Most of us love compliments. Hence why they can be a great means of reinforcing healthy choices your friend or loved one has made. (Think: Wow, congrats! I can really see a difference in your posture/energy since you’ve been working out.)
One caveat: Be mindful not to focus too heavily on someone’s appearance when giving them praise for picking up a healthier habit, cautions Cynthia M. Bulik, Ph.D., author of The Woman in the Mirror: How to Stop Confusing What You Look Like With Who You Are. In doing so, you might make someone feel awesome at the outset, but you could end up heightening their self-consciousness and piling on pressure to meet a beauty standard they feel is beyond their reach.
And in the long run, this can make them feel worse and actually decrease their commitment to whatever healthy change they’ve made. Studies show hitting the gym to look hotter not only lowers our body satisfaction, it also guts the pleasure out of picking up healthier habits like exercise. And if we don’t enjoy something, we likely won’t stick with it.
A safer bet: Simply acknowledge someone else’s efforts: I know that changing a habit can be extremely challenging. I’m seriously proud of you and inspired myself! You’re kicking a**! Keep up the good work. (Just be sure to keep it genuine.)

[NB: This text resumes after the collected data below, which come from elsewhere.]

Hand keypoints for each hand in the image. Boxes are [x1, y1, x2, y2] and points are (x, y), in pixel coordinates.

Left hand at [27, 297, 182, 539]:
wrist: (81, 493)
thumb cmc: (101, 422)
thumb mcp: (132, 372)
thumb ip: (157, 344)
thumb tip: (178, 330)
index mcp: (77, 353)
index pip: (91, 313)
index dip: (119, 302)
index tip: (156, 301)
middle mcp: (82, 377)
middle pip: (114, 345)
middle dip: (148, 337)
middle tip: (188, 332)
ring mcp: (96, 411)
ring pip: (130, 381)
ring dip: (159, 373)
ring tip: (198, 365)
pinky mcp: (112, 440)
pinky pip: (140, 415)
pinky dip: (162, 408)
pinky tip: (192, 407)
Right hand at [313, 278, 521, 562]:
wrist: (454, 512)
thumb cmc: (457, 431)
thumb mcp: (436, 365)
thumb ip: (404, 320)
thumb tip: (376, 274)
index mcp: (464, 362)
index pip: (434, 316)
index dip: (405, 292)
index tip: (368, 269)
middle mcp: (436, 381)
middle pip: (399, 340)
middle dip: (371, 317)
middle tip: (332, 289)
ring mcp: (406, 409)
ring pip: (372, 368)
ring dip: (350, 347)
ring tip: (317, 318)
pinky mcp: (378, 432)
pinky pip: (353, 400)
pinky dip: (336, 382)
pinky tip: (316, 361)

Keep in mind: Going overboard on trying to make someone eat better, work out more, or alter their lifestyle in some other way may actually backfire, making people less likely to change and even impairing your relationships. Do your best to encourage, join in, and reward healthier habits your friends and loved ones are trying out. But be prepared to accept their preferences—or limitations—as needed.